CHARLOTTESVILLE, Va. (WVIR) - 75,000 COVID-19 nasal swab tests, designed by doctors and engineers at the University of Virginia, are slated to be distributed across the commonwealth weekly to help with high-priority testing measures.
“Early in the pandemic, there was a clear shortage of the nasopharyngeal swab so the swabs that you know people use and they go right back in your nose just like that,” Dr. Amy Mathers, an infectious disease physician at UVA, said.
Of the 75,000 tests, 60,000 swabs will be produced and distributed throughout Virginia each week to meet a growing need. Another 15,000 will stay at UVA Health.
Mathers says mass production of the testing device will help meet the state’s growing need.
“To control the pandemic, we need to have testing readily available, especially to people who have symptoms - as soon as they have symptoms - because we need to understand that if that person has COVID, who was around them and get them isolated and supported as soon as possible,” Mathers said.
William Guilford of UVA Engineering helped design the swabs. He started by making them with a 3D printer.
“The demand kept going up and up and up. And 3D printing, while it’s great for a short-term thing, is terrible for large qualities. And the other problem is, is that, these 3D printed things were brittle and the last thing you want for a nasopharyngeal swab is to break off inside your nose,” Guilford said.
After several trials, the team was able to get their prototype approved by the FDA.
“It took us all tolled about two to three months, and I would say that’s a really accelerated timeline for clearing a medical device, if I’m honest about it, but times are desperate and things need to be cleared quickly,” Mathers said.

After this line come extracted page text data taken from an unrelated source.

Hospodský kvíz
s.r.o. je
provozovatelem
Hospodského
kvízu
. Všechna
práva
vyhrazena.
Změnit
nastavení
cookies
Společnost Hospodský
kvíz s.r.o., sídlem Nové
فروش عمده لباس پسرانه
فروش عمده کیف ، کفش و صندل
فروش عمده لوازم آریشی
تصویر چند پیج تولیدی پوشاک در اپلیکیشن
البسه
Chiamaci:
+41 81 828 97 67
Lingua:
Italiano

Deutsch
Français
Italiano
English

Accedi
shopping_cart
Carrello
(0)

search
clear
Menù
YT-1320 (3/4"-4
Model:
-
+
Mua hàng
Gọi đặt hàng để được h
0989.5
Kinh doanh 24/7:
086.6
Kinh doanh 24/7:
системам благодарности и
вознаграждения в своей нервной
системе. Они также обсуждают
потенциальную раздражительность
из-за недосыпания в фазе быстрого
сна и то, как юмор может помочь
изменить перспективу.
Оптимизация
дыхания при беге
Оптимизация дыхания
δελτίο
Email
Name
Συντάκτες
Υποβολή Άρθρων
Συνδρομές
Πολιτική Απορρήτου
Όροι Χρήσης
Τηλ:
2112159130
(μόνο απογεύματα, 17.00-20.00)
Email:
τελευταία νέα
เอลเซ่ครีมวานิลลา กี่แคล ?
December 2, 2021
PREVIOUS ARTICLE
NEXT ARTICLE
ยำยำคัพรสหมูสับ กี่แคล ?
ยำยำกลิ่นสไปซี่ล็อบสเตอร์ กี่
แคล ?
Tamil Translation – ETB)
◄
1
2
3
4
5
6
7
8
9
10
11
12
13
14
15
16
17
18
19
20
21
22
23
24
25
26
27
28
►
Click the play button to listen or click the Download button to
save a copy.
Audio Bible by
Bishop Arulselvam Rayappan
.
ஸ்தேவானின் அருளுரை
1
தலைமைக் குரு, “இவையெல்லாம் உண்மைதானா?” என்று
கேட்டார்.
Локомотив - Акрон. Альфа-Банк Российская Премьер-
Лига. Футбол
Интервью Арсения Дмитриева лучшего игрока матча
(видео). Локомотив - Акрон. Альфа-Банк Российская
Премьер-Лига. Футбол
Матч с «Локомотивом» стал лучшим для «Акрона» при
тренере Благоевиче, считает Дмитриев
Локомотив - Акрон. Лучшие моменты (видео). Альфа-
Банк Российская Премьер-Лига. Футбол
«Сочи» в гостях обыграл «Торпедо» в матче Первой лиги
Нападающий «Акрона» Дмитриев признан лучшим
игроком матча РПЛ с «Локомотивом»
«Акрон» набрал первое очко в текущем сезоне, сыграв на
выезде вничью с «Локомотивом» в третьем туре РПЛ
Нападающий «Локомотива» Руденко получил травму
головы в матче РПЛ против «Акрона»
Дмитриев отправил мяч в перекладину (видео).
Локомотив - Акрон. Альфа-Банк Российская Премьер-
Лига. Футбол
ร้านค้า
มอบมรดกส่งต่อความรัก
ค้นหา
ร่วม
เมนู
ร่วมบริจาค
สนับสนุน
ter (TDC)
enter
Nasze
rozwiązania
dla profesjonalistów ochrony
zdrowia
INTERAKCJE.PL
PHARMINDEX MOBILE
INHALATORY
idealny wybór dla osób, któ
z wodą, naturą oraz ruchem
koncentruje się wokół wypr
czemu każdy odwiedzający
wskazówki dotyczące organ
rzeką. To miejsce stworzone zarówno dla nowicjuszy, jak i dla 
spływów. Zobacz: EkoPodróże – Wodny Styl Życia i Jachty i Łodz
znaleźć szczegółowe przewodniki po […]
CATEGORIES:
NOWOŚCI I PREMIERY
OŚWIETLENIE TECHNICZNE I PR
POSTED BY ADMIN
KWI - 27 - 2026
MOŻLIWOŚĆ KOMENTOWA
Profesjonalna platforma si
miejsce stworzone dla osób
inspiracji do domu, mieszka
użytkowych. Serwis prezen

Now the team is partnering with private companies and the Virginia Department of Health to manufacture and distribute the swabs.
“The design works and I’m thrilled that I am able to take a step back so that our clinicians can go ahead and do what they do. That was the whole goal from the beginning,” Guilford said.
Even though the swabs won’t solve all the testing needs, Dr. Mathers says it’s a huge step in the right direction.
“You still need all the chemicals to run the test and you still need enough machines to run the tests on so those bottlenecks haven’t been taken care of this with this but hopefully this is one less thing that will stall testing and will allow the state of Virginia to expand their testing,” Mathers said.